Here are how the teams currently ranks in the RTT computers:
The only real difference between this and the ballot was that Tennessee edged out South Carolina in the revised computer tally. However, their difference is so slight (1 point) that it's really the same as saying they're tied in the computers. Despite Tennessee's extra loss, their better numbers in most categories make them indistinguishable in the computers. Some interesting in-conference notes:
- Arkansas and their lack of defense: Look at those defensive numbers. For a rough guide, anything that's -1 is pretty bad. Numbers around -1.5 (3DO - 3rd Down Offense) to -2 (PED - Passing Efficiency Defense) are outright horrific. Since they basically only pass the ball and neglect all other phases of the game, anybody looking for supplemental scouting tape can dredge up old 1980s WAC games. They'll do in a pinch.
- But... having a bottom score of only -19 is phenomenal for a conference. No other conference has a better bottom end.
- Georgia suffers a similar malaise. Their opponents have overall been better, but UGA still has no defense. Improve Arkansas's 3rd downs and decrease their 1sts and 2nds, and you have Willie Martinez.
- Balanced is best. The top five teams all have very well-balanced metrics, which seems to be the running theme in the computer in general. More on that in coming weeks as the numbers stabilize.
- Tennessee's defense is really that good. If you compare Florida's offense numbers (anything ending in an 'O') to Tennessee's defensive numbers, you see that both units are among the best in the league. Factors in that they account for a third of each others' scores, and the effect is remarkable.

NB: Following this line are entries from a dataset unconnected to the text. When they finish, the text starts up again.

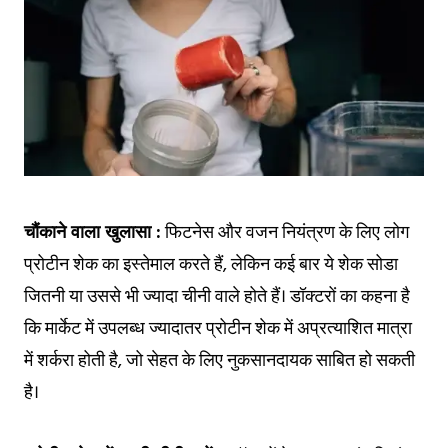
चौंकाने वाला खुलासा :
फिटनेस और वजन नियंत्रण के लिए लोग
प्रोटीन शेक का इस्तेमाल करते हैं, लेकिन कई बार ये शेक सोडा
जितनी या उससे भी ज्यादा चीनी वाले होते हैं। डॉक्टरों का कहना है
कि मार्केट में उपलब्ध ज्यादातर प्रोटीन शेक में अप्रत्याशित मात्रा
में शर्करा होती है, जो सेहत के लिए नुकसानदायक साबित हो सकती
है।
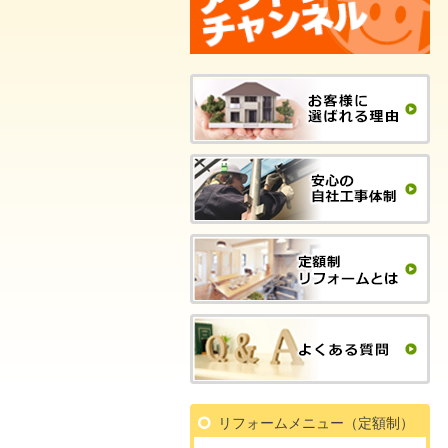
リフォームメニュー（定額制）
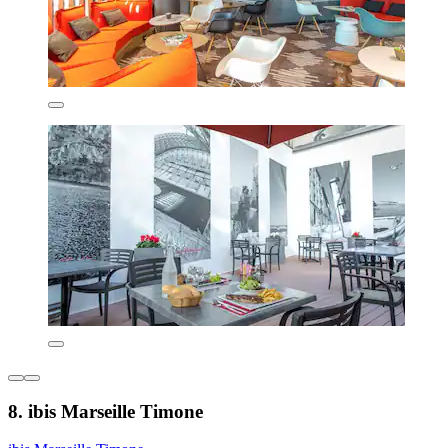
8. ibis Marseille Timone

Looking around the league, here are how the conference averages stack up:
The SEC is still on top. Something else to note is that, despite the -efenses of Georgia and Arkansas, the SEC has the best defensive metrics of any conference, leading in Pass Efficiency Defense and Total Defense, and third in 3rd Down Defense. Among the major converences, only the ACC and PAC-10 have higher strengths of schedule at the moment, so it's not entirely a cupcake problem.
If you're surprised to see the Big East at number two, don't be. So far, none of the Big East teams have had truly sucktastic starts, and minimizing the bottom end is the biggest difference between the top conferences and the middle of the pack so far.
The MWC is leading the mid-major battle by a considerable margin, but last weekend really hurt them. Before then, they were actually 5th overall, and wins from BYU and Utah would have had them most likely at 4th or 3rd. But hey, that's why the games are played. I'm not sure the MWC can recover enough to get back into the top six, but it'll have to come from the bottom of the conference, where San Diego State, Wyoming, and New Mexico are dragging the anchor.